## [Dataset records]
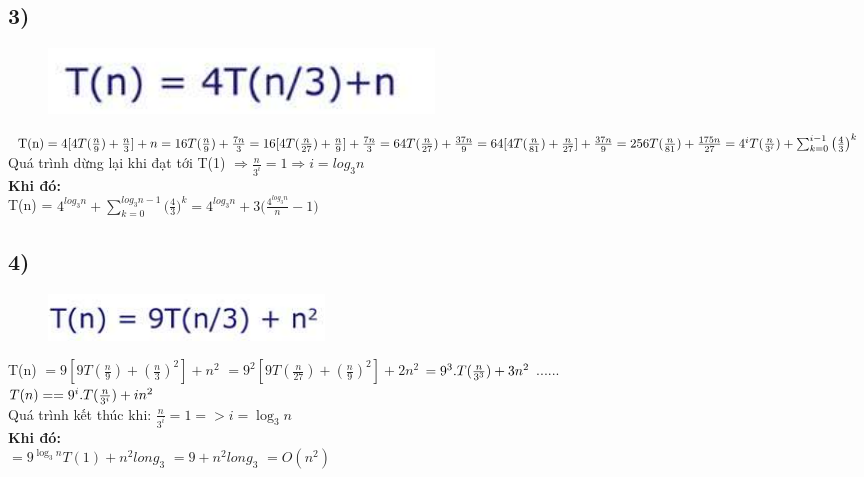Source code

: \documentclass[10pt,a4paper]{article}
\begin{document}
\subsection*{3)}
\begin{figure}[H]
    \centering
    \includegraphics[scale=.6]{images/33.png}
    \label{fig:my_label}
\end{figure}
$
\text{T(n)} = 4[4T(\frac{n}{9})+\frac{n}{3}] + n = 16T(\frac{n}{9}) + \frac{7n}{3} \\
= 16[4T(\frac{n}{27})+\frac{n}{9}] + \frac{7n}{3} = 64T(\frac{n}{27}) + \frac{37n}{9} \\ 
= 64[4T(\frac{n}{81})+\frac{n}{27}] + \frac{37n}{9} = 256T(\frac{n}{81}) + \frac{175n}{27} \\
= 4^iT(\frac{n}{3^i}) + \sum_{k=0}^{i-1}{\big(\frac{4}{3}\big)^k}$ \\
Quá trình dừng lại khi đạt tới T(1) $\Rightarrow \frac{n}{3^i} = 1 \Rightarrow i = log_3{n}$ \\
\textbf{Khi đó: }\\
T(n) = $4^{log_3{n}} + \sum_{k=0}^{log_3{n}-1}{\big(\frac{4}{3}\big)^k} = 4^{log_3{n}} + 3\big(\frac{4^{log_3{n}}}{n}-1\big)$
\subsection*{4)}
\begin{figure}[H]
    \centering
    \includegraphics[scale=.7]{images/3.4.png}
    \label{fig:my_label}
\end{figure}
T(n) 
$=9[9T(\frac{n}{9}) + (\frac{n}{3})^2] + n^2$ $=9^2[9T(\frac{n}{27}) + (\frac{n}{9})^2] + 2n^2$ 
$= 9^3.T(\frac{n}{3^3}) +3n^2\\$
......\\
$T(n) = = 9^i.T(\frac{n}{3^i}) +in^2\\$ \\

Quá trình kết thúc khi: $\frac{n}{3^i} = 1 => i = \log_{3}n$ \\
\textbf{Khi đó:}
\\
$= 9^{\log_{3}n}T(1)+n^2long_{3}$ 
$= 9+n^2long_{3}$ 
$= O(n^2)$ 
\end{document}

## [Exercise objective]
Find the lines in the records above that hold the word "scale", and give only how many there are.

## [Task result]
2